Produce an exact copy of all the data below, dropping every image.
___ Material provided ___
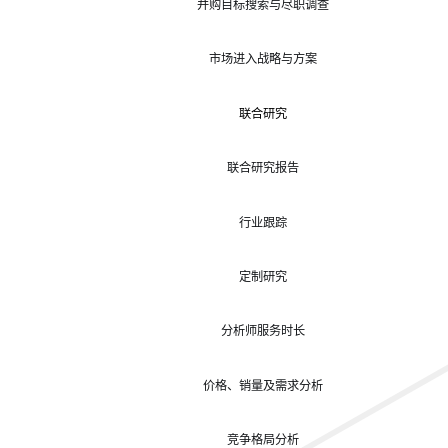
并购目标搜索与尽职调查
市场进入战略与方案
联合研究
联合研究报告
行业跟踪
定制研究
分析师服务时长
价格、销量及需求分析
竞争格局分析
___
» Answer to this problem:
并购目标搜索与尽职调查
市场进入战略与方案
联合研究
联合研究报告
行业跟踪
定制研究
分析师服务时长
价格、销量及需求分析
竞争格局分析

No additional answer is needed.